Donald Trump, June 9, 2024:
“So I said, let me ask you a question and he said, nobody ever asked this question and it must be because of MIT, my relationship to MIT. Very smart. He goes, I say, what would happen if the boat sank from its weight? And you’re in the boat and you have this tremendously powerful battery and the battery is now underwater and there’s a shark that’s approximately 10 yards over there, by the way, a lot of shark attacks lately, do you notice that a lot of shark? I watched some guys justifying it today. Well, they weren’t really that angry. They bit off the young lady’s leg because of the fact that they were, they were not hungry, but they misunderstood what who she was? These people are. He said there’s no problem with sharks. They just didn’t really understand a young woman swimming now. It really got decimated and other people do a lot of shark attacks. So I said, so there’s a shark 10 yards away from the boat, 10 yards or here, do I get electrocuted if the boat is sinking? Water goes over the battery, the boat is sinking. Do I stay on top of the boat and get electrocuted or do I jump over by the shark and not get electrocuted? Because I will tell you he didn’t know the answer. He said, you know, nobody’s ever asked me that question. I said, I think it’s a good question. I think there’s a lot of electric current coming through that water. But you know what I’d do if there was a shark or you get electrocuted, I’ll take electrocution every single time.”
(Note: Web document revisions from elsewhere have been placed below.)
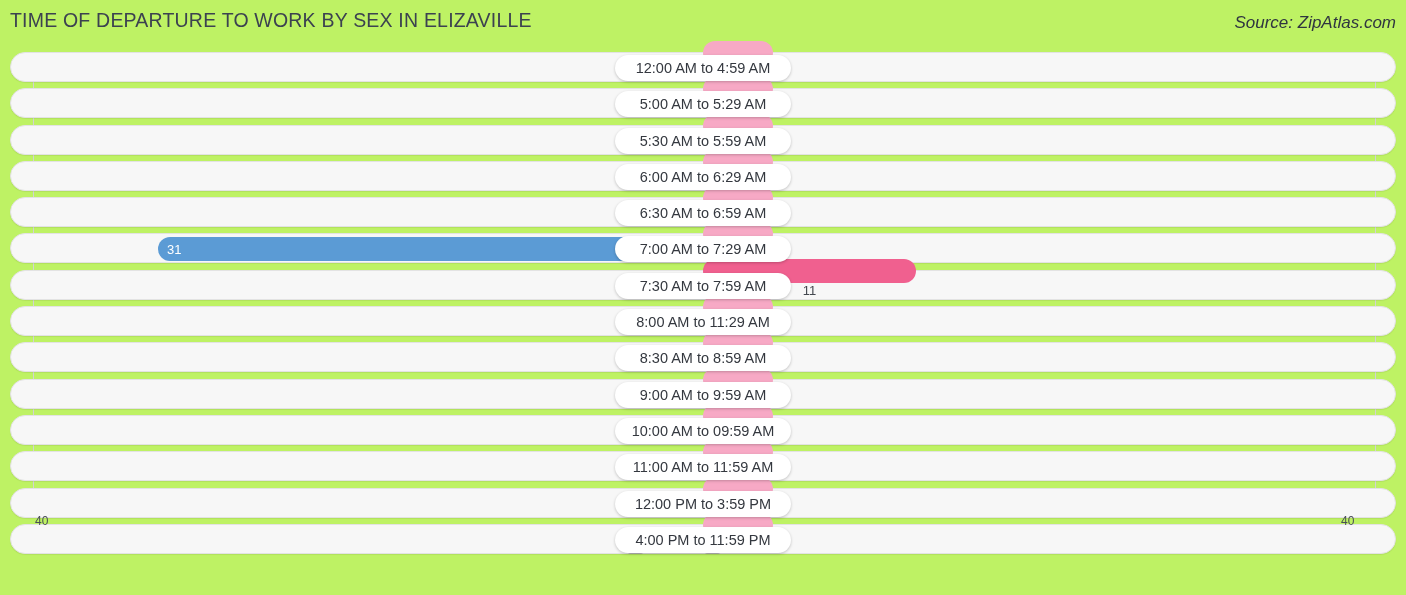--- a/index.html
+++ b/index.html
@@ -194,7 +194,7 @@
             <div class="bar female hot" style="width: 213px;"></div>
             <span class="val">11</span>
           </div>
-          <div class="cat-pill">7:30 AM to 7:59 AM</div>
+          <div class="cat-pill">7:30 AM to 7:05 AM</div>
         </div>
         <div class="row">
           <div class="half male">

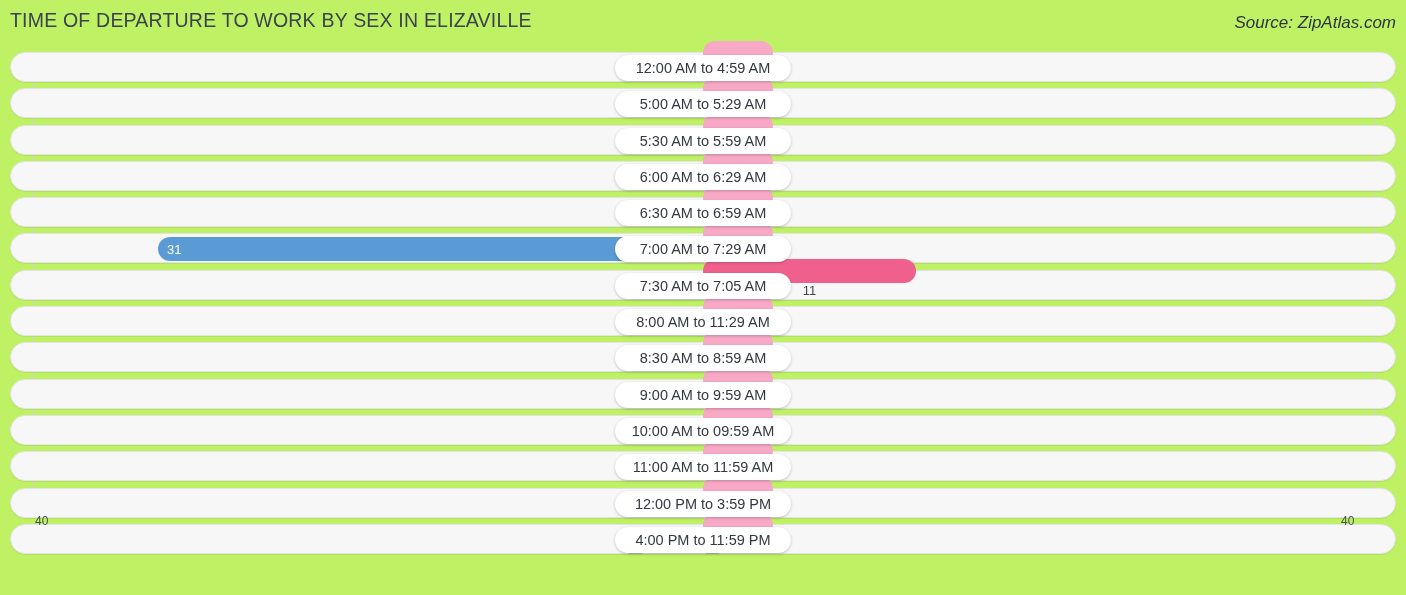--- a/index.html
+++ b/index.html
@@ -54,7 +54,7 @@
     display: flex; align-items: center;
   }
   .half.male   { right: 50%; justify-content: flex-start; flex-direction: row-reverse; }
-  .half.female { left: 50%;  justify-content: flex-end; flex-direction: column; }
+  .half.female { left: 50%;  justify-content: flex-end; }
 
   .bar {
     height: 24px;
I guess thank you for finally filling me in on what was going on with sharks and batteries.
Move over shark-with-freaking-lasers, we got sharks-with-freaking-batteries now!
What was the question that prompted this reply?
He was trying to rail on electric vehicles and how we need fossil fuels.
Note to any scientists out there who may have a conversation with trump in the future:
When he says something so incredibly incoherent that your brain reboots, please do your best to quell your default “nice” response (in this case “Oh, no one’s ever asked me that before”) and instead take a moment to formulate a thorough critique:
“I’ve never encountered a person with such a limited understanding of so many topics who was actually willing to apply that knowledge in a conversation, let alone a pointed question about the safety of batteries. I need to teach you about how sharks, boats, water, batteries and electricity work before I can even begin addressing that catastrophe of a question.”
I’ve had this conversation with people who send me big brain conspiracy videos on topics I actually know things about.
“Look, this is wrong in a very specific way but for you to understand why I’m going to have to take you through a physics class.”
There’s this baseline thing that I don’t think we teach in school very well about words and language. We can be using the same words to say things, but our underlying meaning can at times be so different as to be in opposition. Science uses words weird, so a lot of times people who don’t know that very badly misinterpret the meaning of what scientists say.
The UV and bleach thing was dumber than most know. Can’t find a longer video any longer, just the ones with him already talking. Picture this.
Trump enters from stage right to give a press briefing on COVID. On the way up he spies a CDC infographic poster suggesting bleach and UV light as ways to disinfect surfaces. Trump then takes the stage, and like the totally unprepared school child he is, starts blabbering.
Sun work good outsides. Y no insides too?
Weren’t a bunch of those Covid claims just badly inspired from a sign that he saw while he was walking onto the stage - like a much, much stupider version of The Usual Suspects?
Yep, here it is:
I still find this hilarious.
“Nobody ever asked this question” is so rarely actually true. It’s usually more like, “people have been asking this question for centuries, and we had a decent idea of what the answer is, but we only just now have the data/understanding/technology/circumstances/math/computational power to be able to answer it definitively.” See: Philolaus > Copernicus > Galileo, or Fermat > Wiles, etc.
When it really is true, it’s usually because, like, a kid asked a question about The Hulk punching the ISS out of the sky or something similarly bananas. Cute when it’s a kid, less so when it’s an elderly man trying to use it as evidence that he’s qualified to have the nuclear launch codes.
I distinctly remember he said people should inject bleach not drink it.
The news noticed quite a few people dying by the “inject an UV lamp from your ass” procedure.